Since vitamin D and calcium are necessary for bone growth and remodeling, ensuring one receives an adequate dosage of these nutrients may be particularly essential if you are currently undergoing or have undergone cancer treatment. Research suggests breast cancer and prostate cancer therapies may cause higher rates of CTIBL, or cancer treatment-induced bone loss. Considering this, it is important sufficient levels of vitamin D are maintained if you are in treatment.
Though the recommended daily allowance for vitamin D is 600 international units (IU) for adults under the age of 70 and 800 IU for adults over 70, it is important to consult with your doctor and/or dietitian about the vitamin D dosage appropriate for you, and whether you should take vitamin D supplements at all.

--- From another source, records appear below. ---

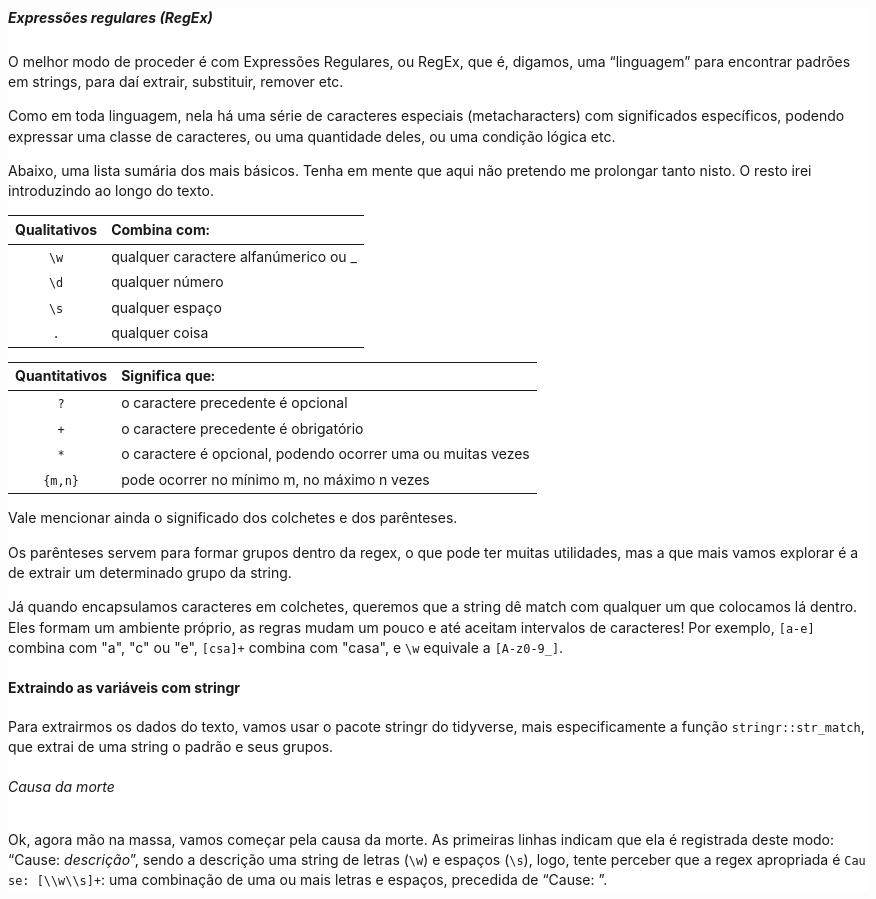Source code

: ##### Expressões regulares (RegEx)

O melhor modo de proceder é com Expressões Regulares, ou
RegEx, que é, digamos, uma “linguagem” para encontrar padrões em
strings, para daí extrair, substituir, remover etc.

Como em toda linguagem, nela há uma série de caracteres especiais (metacharacters) com significados específicos, podendo expressar
uma classe de caracteres, ou uma quantidade deles, ou uma condição lógica etc.

Abaixo, uma lista sumária dos mais básicos. Tenha em mente que aqui não pretendo me prolongar tanto nisto. O resto
irei introduzindo ao longo do texto.

|  Qualitativos | Combina com:                           |
| :---------------------------: | :------------------------------------- |
| ```\w```                          | qualquer caractere alfanúmerico ou \_ |
| ```\d```                          | qualquer número |
| ```\s```                          | qualquer espaço |
| ```.```                          | qualquer coisa |


| Quantitativos | Significa que:                                                            |
| :----------------------------: | :---------------------------------------------------------------------- |
| ```?```                            | o caractere precedente é opcional                           |
| ```+```                           | o caractere precedente é obrigatório                        |
| ```*```                           | o caractere é opcional, podendo ocorrer uma ou muitas vezes |
| ```{m,n}```                           | pode ocorrer no mínimo m, no máximo n vezes |

Vale mencionar ainda o significado dos colchetes e dos parênteses.

Os parênteses servem para formar grupos dentro da regex, o que pode ter muitas utilidades, mas a que mais vamos explorar é a de extrair um determinado grupo da string.

Já quando encapsulamos caracteres em colchetes, queremos que a string dê match com qualquer um que colocamos lá dentro. Eles formam um ambiente próprio, as regras mudam um pouco e até aceitam intervalos de caracteres! Por exemplo, ```[a-e]``` combina com "a", "c" ou "e", ```[csa]+``` combina com "casa", e  ```\w``` equivale a ```[A-z0-9_]```.

<div class="divider"></div>


#### Extraindo as variáveis com stringr

Para extrairmos os dados do texto, vamos usar o pacote stringr do tidyverse, mais especificamente
a função ```stringr::str_match```, que extrai de uma string o padrão e seus grupos.

###### Causa da morte

Ok, agora mão na massa, vamos começar pela causa da morte. As primeiras
linhas indicam que ela é registrada deste modo: “Cause: *descrição*”,
sendo a descrição uma string de letras (```\w```) e espaços (```\s```), logo, tente
perceber que a regex apropriada é ```Cause: [\\w\\s]+```: uma combinação de uma
ou mais letras e espaços, precedida de “Cause: ”.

Aside from obtaining vitamin D from the sun and/or in supplemental form, there are a few whole foods you can incorporate into your diet to increase your vitamin D intake. Freshwater cold fish constitutes one of the best food sources of vitamin D. Three ounces of salmon contain 447 IU, three ounces of canned tuna contains 154 IU, and canned sardines bring 46 IU per 2 fillets to the table. This may not seem like good news to many of you reading this, who cannot stomach the idea of eating anything fishy during chemo.
However, being on a bland diet need not necessarily exclude fish, which are rather important sources of other nutrients beyond vitamin D.
Cook for Your Life has many fish recipes to suit your needs if you are on a bland diet, including recipes for Soy Poached Salmon, Salmon al Cartoccio, and Salad Nicoise with Grilled Tuna. In fact, our recipe for Salad Niçoise may be called a vitamin D jackpot, as it includes hard-boiled eggs which each offer about 41 IU of the nutrient in addition to the tuna.
Simply hard-boiling eggs is actually an easy way to add small amounts of vitamin D to your diet here and there. If you’re feeling up for something fancy and minimal effort, try our recipe for Eggs Baked in Tomatoes or Spinach Ricotta Scrambled Eggs.
Lastly, there are foods fortified with vitamin D, including milk, which can contain approximately 120 IU per 1 cup. Importantly, organic milk and some alternative milk, like almond milk, can be fortified with vitamin D, so look to add these fortified foods in your diet according to your preferences.
Though getting an adequate amount of vitamin D may seem daunting, as few foods contain high levels of the nutrient. Trying new recipes with fish, adding eggs to your meals, or trying your morning coffee with a splash of vitamin D fortified milk are all simple ways to increase your intake without it feeling like a chore.